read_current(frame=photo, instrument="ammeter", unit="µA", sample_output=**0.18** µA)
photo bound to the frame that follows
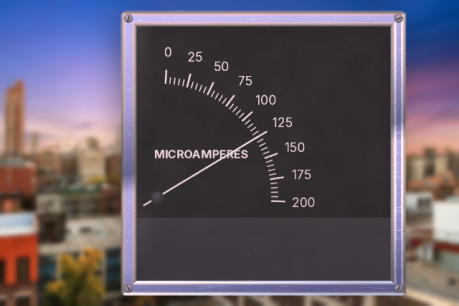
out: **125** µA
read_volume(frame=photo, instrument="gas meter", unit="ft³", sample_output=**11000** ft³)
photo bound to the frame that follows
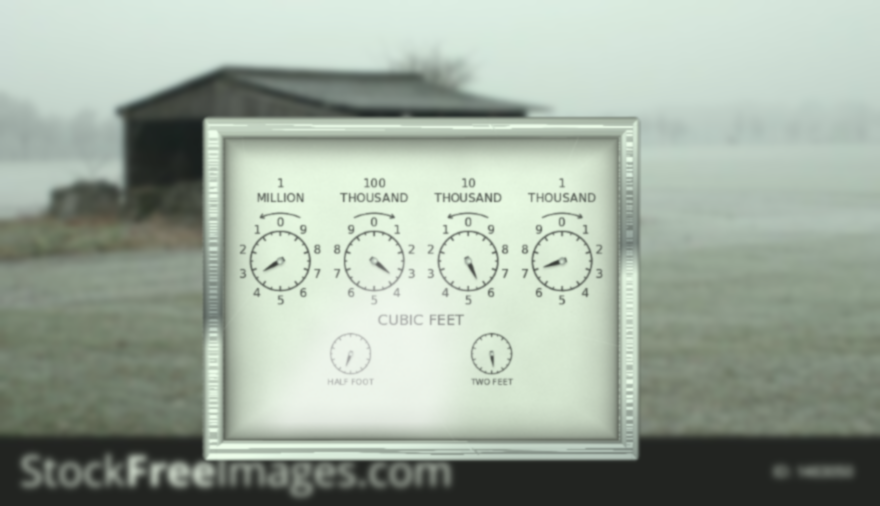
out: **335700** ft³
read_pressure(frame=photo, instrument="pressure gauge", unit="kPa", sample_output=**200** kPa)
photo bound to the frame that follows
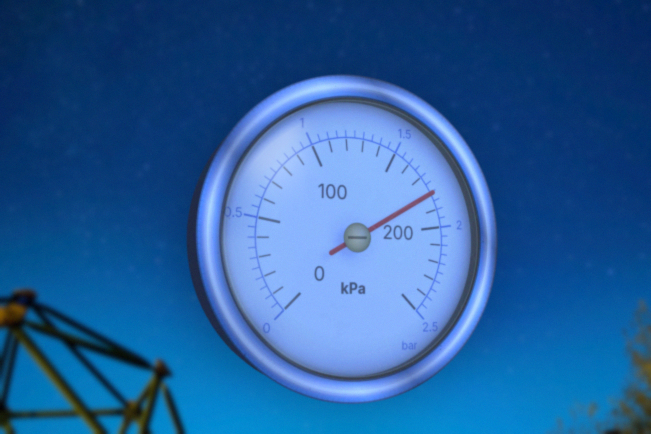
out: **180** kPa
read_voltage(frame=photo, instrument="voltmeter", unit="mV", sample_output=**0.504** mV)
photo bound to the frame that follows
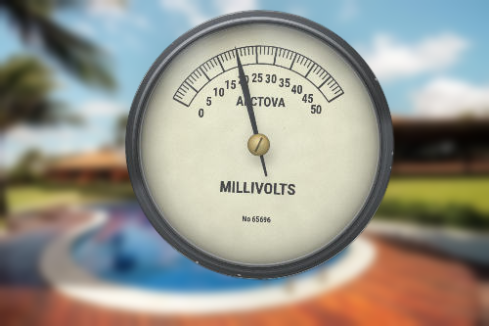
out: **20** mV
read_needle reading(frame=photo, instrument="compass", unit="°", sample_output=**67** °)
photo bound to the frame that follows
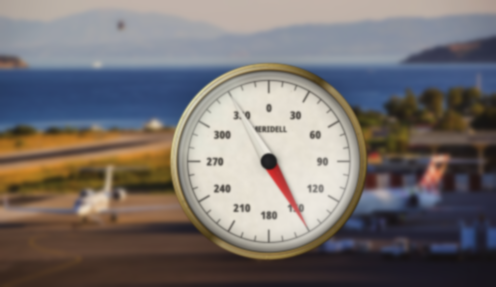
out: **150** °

==

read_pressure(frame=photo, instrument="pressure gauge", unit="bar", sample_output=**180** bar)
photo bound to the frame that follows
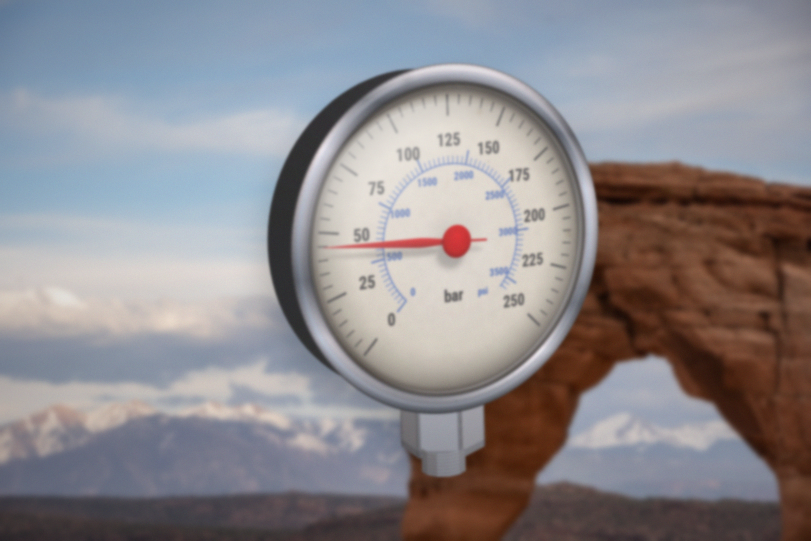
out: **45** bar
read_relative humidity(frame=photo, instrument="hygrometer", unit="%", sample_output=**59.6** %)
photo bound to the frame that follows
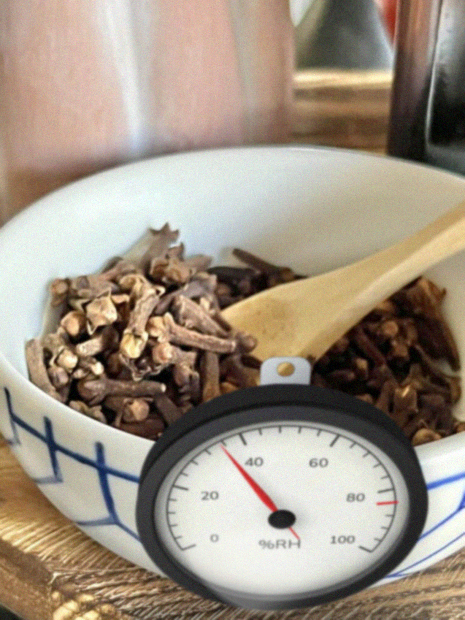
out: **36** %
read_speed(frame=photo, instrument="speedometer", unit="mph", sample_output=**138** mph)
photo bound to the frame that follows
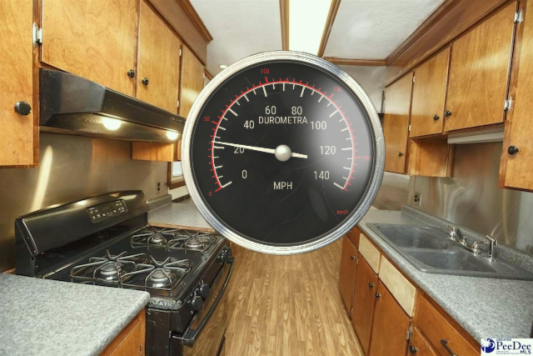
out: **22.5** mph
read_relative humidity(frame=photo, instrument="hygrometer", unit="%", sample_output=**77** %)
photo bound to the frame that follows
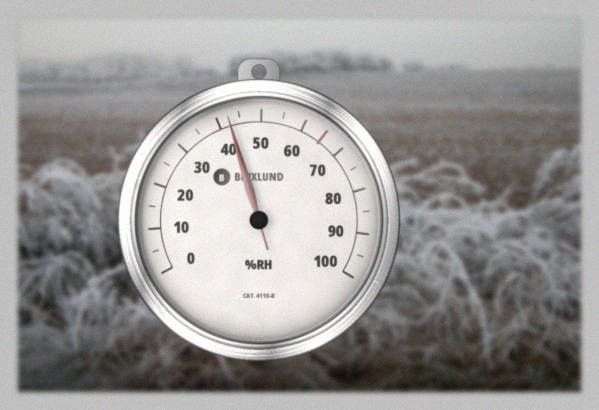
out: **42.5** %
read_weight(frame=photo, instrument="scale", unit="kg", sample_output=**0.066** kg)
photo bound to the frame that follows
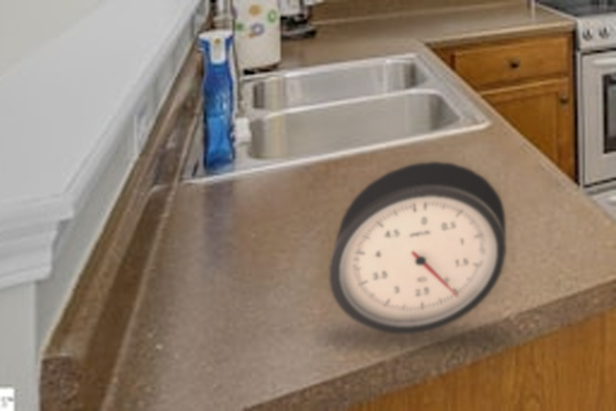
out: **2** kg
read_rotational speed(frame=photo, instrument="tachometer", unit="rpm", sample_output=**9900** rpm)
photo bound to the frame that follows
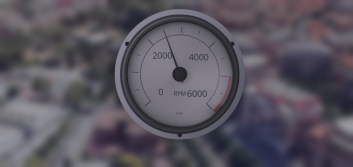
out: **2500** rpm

...

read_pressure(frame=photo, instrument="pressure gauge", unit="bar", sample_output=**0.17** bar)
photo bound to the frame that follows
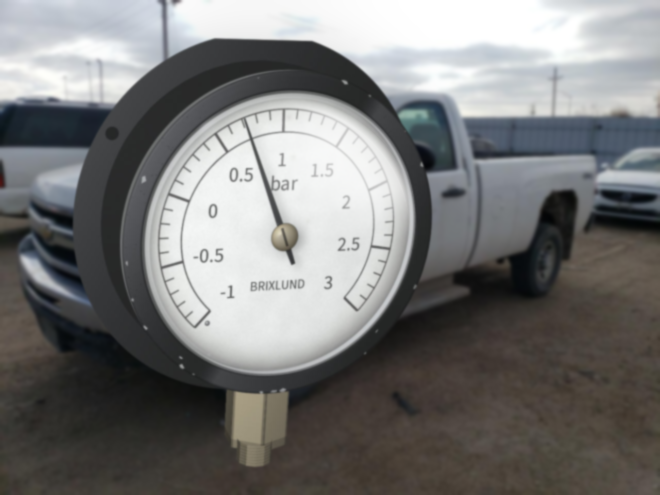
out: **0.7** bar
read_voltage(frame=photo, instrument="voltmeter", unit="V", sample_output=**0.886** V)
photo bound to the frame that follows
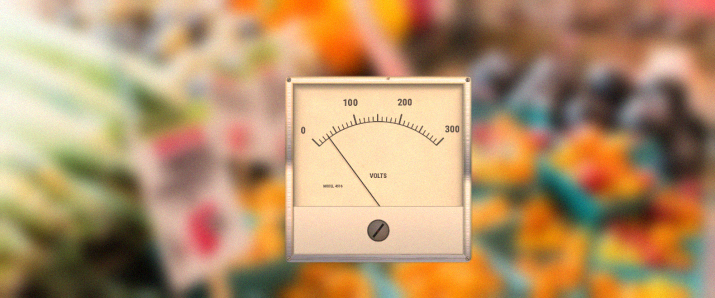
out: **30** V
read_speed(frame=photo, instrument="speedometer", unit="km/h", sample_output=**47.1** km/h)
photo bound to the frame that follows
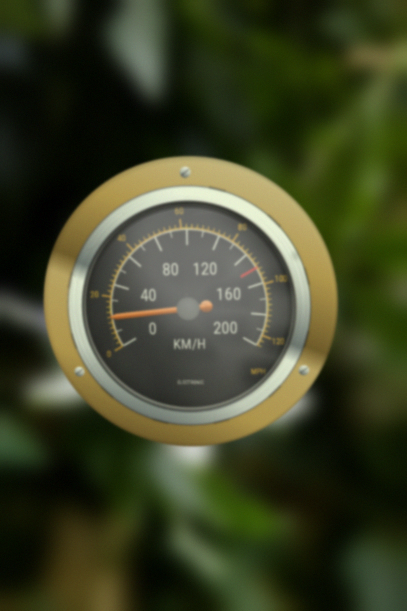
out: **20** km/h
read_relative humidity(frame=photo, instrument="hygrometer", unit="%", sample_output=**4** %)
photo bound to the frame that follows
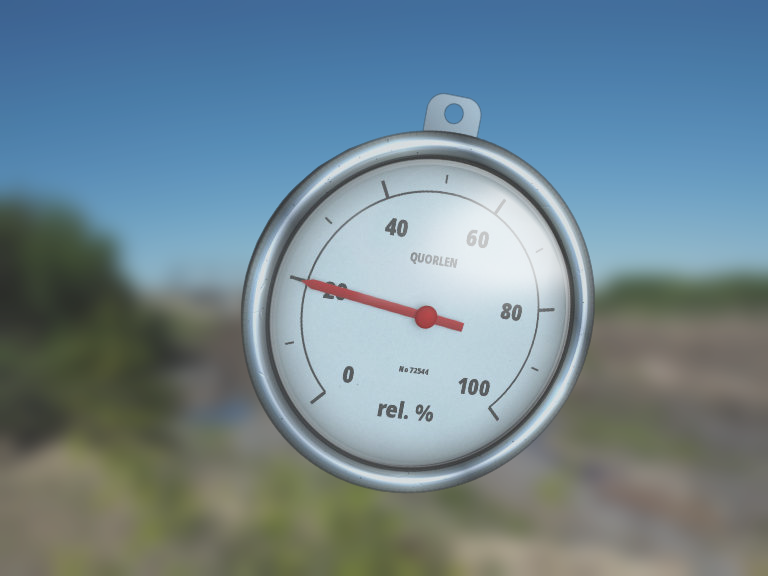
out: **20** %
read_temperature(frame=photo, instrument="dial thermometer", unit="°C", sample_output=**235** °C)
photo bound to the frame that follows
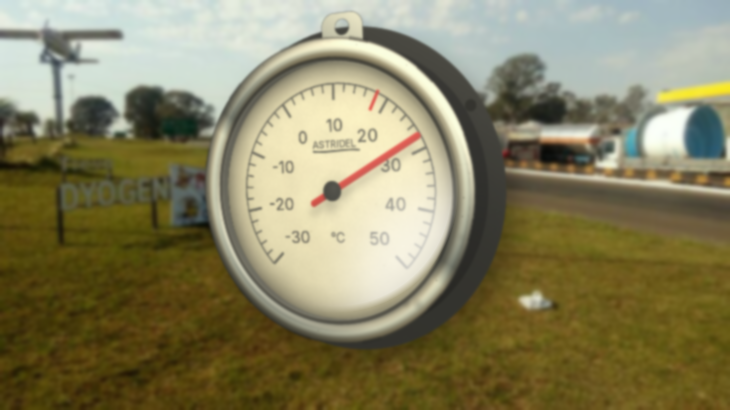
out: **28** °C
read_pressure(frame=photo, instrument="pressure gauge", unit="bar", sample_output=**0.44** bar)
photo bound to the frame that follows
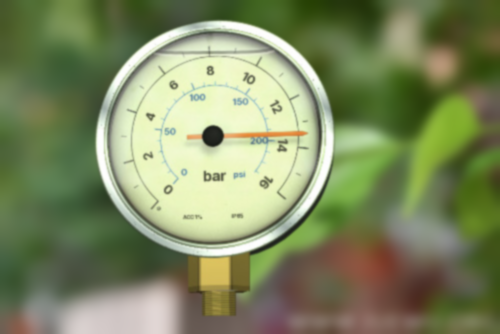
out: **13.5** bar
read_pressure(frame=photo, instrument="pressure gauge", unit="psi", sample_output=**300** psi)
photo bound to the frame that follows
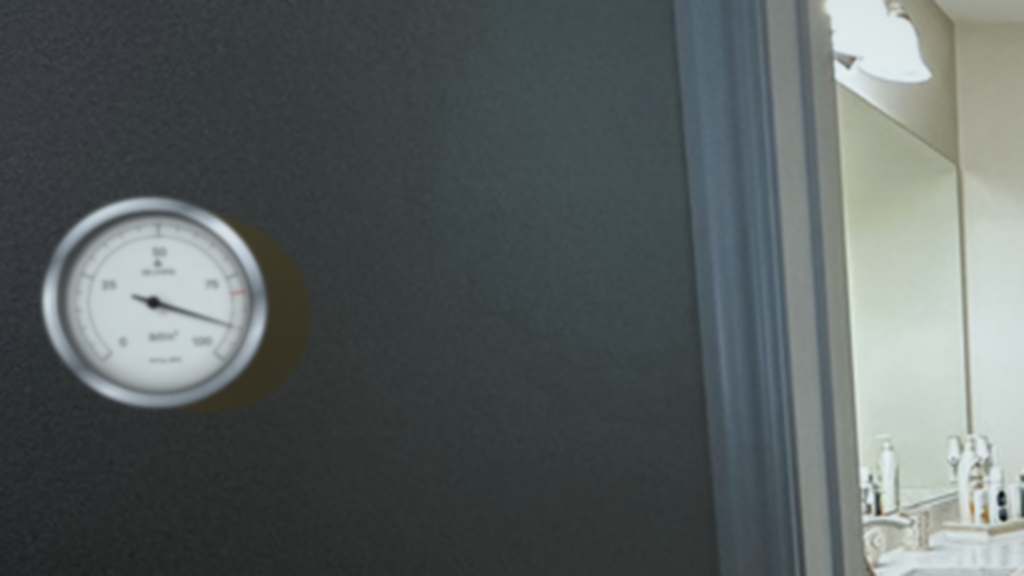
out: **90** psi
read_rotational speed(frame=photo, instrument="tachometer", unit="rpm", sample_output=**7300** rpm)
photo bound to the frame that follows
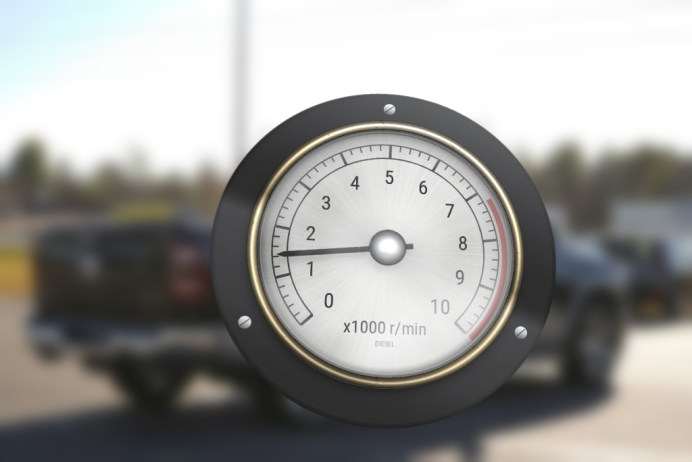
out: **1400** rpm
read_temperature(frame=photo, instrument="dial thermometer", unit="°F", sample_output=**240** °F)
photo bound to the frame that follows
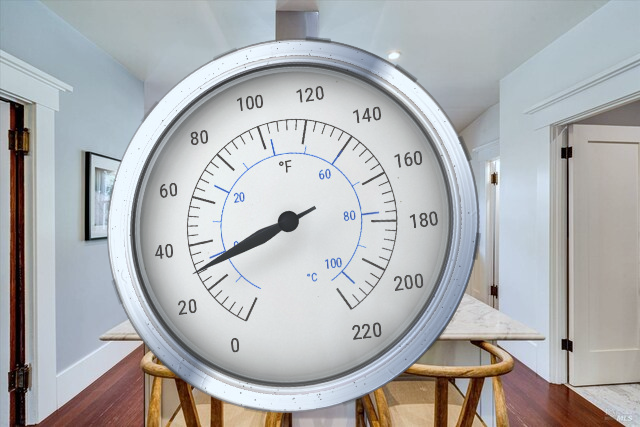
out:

**WORK ORDER:**
Show each line of the data above that contains the word "pressure". Case counts.

**RESPONSE AREA:**
read_pressure(frame=photo, instrument="pressure gauge", unit="kPa", sample_output=**200** kPa)
read_pressure(frame=photo, instrument="pressure gauge", unit="bar", sample_output=**180** bar)
read_pressure(frame=photo, instrument="pressure gauge", unit="bar", sample_output=**0.17** bar)
read_pressure(frame=photo, instrument="pressure gauge", unit="bar", sample_output=**0.44** bar)
read_pressure(frame=photo, instrument="pressure gauge", unit="psi", sample_output=**300** psi)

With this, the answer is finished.